NVIDIA's Pixel & Vertex Shading Language 263
Barkhausen Criterion writes "NVIDIA have announced a high-level Pixel and Vertex Shading language developed in conjunction with Microsoft. According to this initial look, the "Cg Compiler" compiles high level Pixel and Vertex Shader language into low-level DirectX and OpenGL code. While the press releases are going amok, CG Channel (Computer Graphics Channel) has the most comprehensive look at the technology. The article writes, "Putting on my speculative hat, the motivation is to drive hardware sales by increasing the prevalence of Pixel and Vertex Shader-enabled applications and gaming titles. This would be accomplished by creating a forward-compatible tool for developers to fully utilize the advanced features of current GPUs, and future GPUs/VPUs." "
Re:Linux Support (Score:3, Informative)
My only problem is that the toolkit itself is only for windows
Anyone try it with Wine/Winex yet?? I might when I get home.
Derek
This could be really good. (Score:3, Informative)
Basically this is a wrapper for the assembly that you would have to write if you were going to write a shader program. It compiles a C-like (as in look a like ) language into either the DirectX shader program or the OpenGL shader program. So you'll need a compiler for each and every API that you want to support. Which means that you'll need a different compiler for OpenGL/Nvidia and OpenGL/ATI until they standardize it.
On a more technical note, the lack of branching in vertex/pixel shaders really needs to be fixed, it's really the only feature that they need to add to them. Which is why the Cg code looks so strange, it's C, but there's no loops.
Re:Pixel and Vertex Shading and OpenGL2.0? (Score:3, Informative)
In Fact...... (Score:3, Informative)
"NVIDIA's Cg Compiler is also cross platform, supporting programs written for Windows®, OS X, Linux, Mac and Xbox®."
So maybe even though the tools aren't cross platform - the compiler is. I think this is a Great step forward towards OpenGL 2.0 - this is showing that Windows doesn't have to be the only platform to write graphically intensive applications for.
Derek
Re:3dfx/Glide part 2? (Score:4, Informative)
That was the first thing that popped into my head when I read this article, but it sounds like they're going to give open access to the standards, just not to the interface with their chips.
Re:No loops? (Score:2, Informative)
-GameMaster
What Cg means (Score:5, Informative)
Modern NVidia(and ATI) GPU's can execute decently complex instruction sets on the polygons they're set to render, as well as the actual pixels rendered either direct to screen or on the texture placed on a particular poly. The idea is to run your code as close to the actual rendering as possible -- you've got massive logic being deployed to quickly convert your datasets into some lit scene from a given perspective; might as well run a few custom instructions while we're in there.
There's a shit-ton of flexibility lost -- you can't throw a P4 into the middle of a rendering pipeline -- but in return, you get to stream the massive amounts of data that the GPU has computed in hardware through your own custom-designed "software" filter, all within the video card.

**Dataset entries**:
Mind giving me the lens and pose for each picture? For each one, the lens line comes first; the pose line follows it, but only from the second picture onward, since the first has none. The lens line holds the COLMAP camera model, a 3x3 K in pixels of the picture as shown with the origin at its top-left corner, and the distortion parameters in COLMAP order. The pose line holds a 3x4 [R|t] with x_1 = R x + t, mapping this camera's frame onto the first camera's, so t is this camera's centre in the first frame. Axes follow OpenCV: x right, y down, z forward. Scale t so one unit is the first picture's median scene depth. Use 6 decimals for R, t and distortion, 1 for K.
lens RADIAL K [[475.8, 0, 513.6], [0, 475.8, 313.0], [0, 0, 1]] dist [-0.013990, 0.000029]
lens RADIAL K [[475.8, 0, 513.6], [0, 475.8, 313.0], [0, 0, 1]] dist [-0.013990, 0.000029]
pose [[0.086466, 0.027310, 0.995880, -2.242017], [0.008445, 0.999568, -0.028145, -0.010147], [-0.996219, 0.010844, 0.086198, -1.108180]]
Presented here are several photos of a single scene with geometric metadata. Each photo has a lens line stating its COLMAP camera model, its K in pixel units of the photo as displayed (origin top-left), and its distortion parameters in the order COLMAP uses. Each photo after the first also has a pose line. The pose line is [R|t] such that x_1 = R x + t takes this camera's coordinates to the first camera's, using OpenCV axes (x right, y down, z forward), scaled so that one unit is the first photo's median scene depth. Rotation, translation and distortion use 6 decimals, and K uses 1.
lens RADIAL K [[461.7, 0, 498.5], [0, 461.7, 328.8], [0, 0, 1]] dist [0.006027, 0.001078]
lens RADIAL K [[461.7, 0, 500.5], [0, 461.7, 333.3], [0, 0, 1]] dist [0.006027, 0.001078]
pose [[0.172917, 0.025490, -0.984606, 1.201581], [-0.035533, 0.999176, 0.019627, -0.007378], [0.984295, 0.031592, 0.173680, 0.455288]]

**Tasks to carry out**:
[1] In the NVIDIA Cg thread, what does the Cg Compiler compile high-level Pixel and Vertex Shader language into?
[2] Reproduce the NVIDIA Cg thread from "Basically this is" to "OpenGL2.0? (Score:3, Informative)".
[3] Continue the NVIDIA Cg thread from its last sentence.

**Task results**:
[1] Low-level DirectX and OpenGL code.

[2]
Basically this is a wrapper for the assembly that you would have to write if you were going to write a shader program. It compiles a C-like (as in look a like ) language into either the DirectX shader program or the OpenGL shader program. So you'll need a compiler for each and every API that you want to support. Which means that you'll need a different compiler for OpenGL/Nvidia and OpenGL/ATI until they standardize it.
On a more technical note, the lack of branching in vertex/pixel shaders really needs to be fixed, it's really the only feature that they need to add to them. Which is why the Cg code looks so strange, it's C, but there's no loops.
Re:Pixel and Vertex Shading and OpenGL2.0? (Score:3, Informative)

[3]
For practical applications, some of the best work I've seen with realtime hair uses vertex shaders to smoothly deform straight lines into flowing, flexible segments. From pixel shaders, we're starting to see volume rendering of actual MRI data that used to take quite some time to calculate instead happening *in realtime*.
It's a bit creepy to see a person's head, hit C, and immediately a clip plane slices the top of guy's scalp off and you're lookin' at a brain.
Now, these shaders are powerful, but by nature of where they're deployed, they're quite limited. You've got maybe a couple dozen assembly instructions that implement "useful" features -- dot products, reciprocal square roots, adds, multiplies, all in the register domain. It's not a general purpose instruction set, and you can't use it all you like: There's a fixed limit as to how many instructions you may use within a given shader, and though it varies between the two types, you've only got space for a couple dozen.
If you know anything about compilers, you know that they're not particularly well known for packing the most power per instruction. Though there's been some support for a while for dynamically adjusting shaders according to required features, they've been more assembly-packing toolkits than true compilers.
Cg appears different. If you didn't notice, Cg bears more than a passing resemblance to Renderman, the industry standard language for expressing how a material should react to being hit with a light source. (I'm oversimplifying horrifically, but heh.) Renderman surfaces are historically done in software *very, very* slowly -- this is a language optimized for the transformation of useful mathematical algorithms into something you can texture your polys with...speed isn't the concern, quality above all else is.
Last year, NVidia demonstrated rendering the Final Fantasy movie, in realtime, on their highest end card at the time. They hadn't just taken the scene data, reduced the density by an order of magnitude, and spit the polys on screen. They actually managed to compile a number of the Renderman shaders into the assembly language their cards could understand, and ran them for the realtime render.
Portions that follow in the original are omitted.